Go through the entries one line at a time, and gather every line that has the word "Figure".
+++ DATA EXTRACTS +++
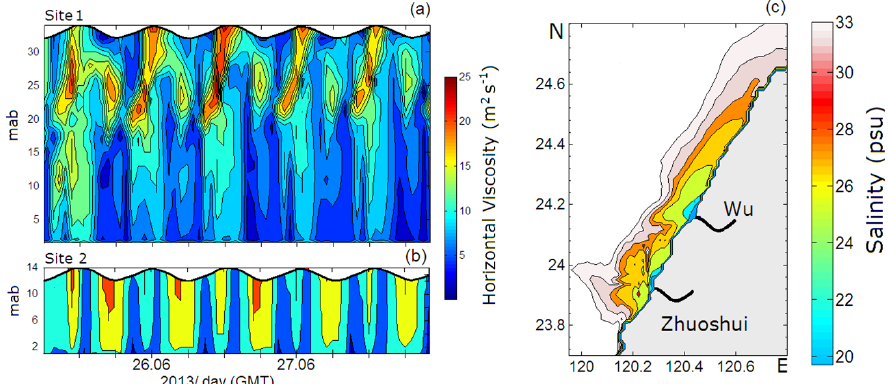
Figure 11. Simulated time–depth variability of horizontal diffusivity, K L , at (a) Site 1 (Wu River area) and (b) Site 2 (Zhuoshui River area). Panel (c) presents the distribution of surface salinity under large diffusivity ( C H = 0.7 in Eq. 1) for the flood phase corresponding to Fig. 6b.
+++
+++ DATA EXTRACTS +++
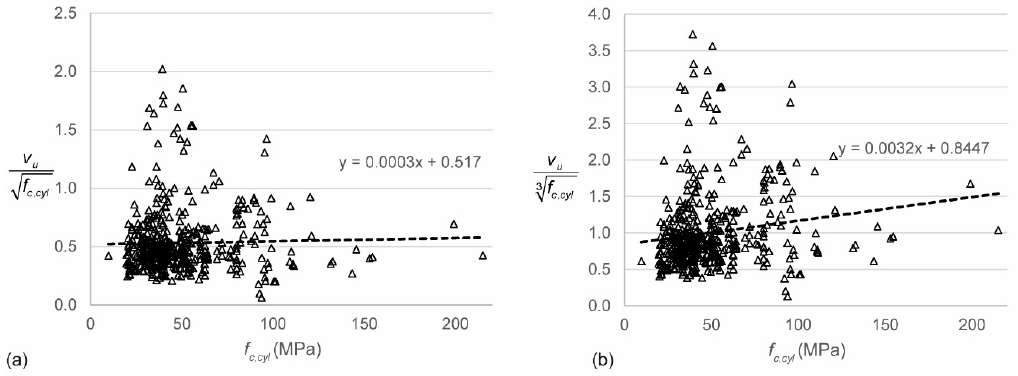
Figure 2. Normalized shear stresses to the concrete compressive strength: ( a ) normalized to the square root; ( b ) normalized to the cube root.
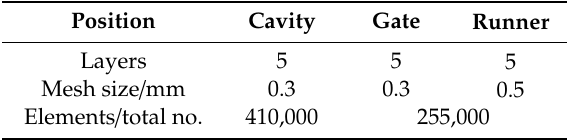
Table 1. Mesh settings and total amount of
+++
RESULT FOR THIS TASK:
Figure 11. Simulated time–depth variability of horizontal diffusivity, K L , at (a) Site 1 (Wu River area) and (b) Site 2 (Zhuoshui River area). Panel (c) presents the distribution of surface salinity under large diffusivity ( C H = 0.7 in Eq. 1) for the flood phase corresponding to Fig. 6b.
Figure 2. Normalized shear stresses to the concrete compressive strength: ( a ) normalized to the square root; ( b ) normalized to the cube root.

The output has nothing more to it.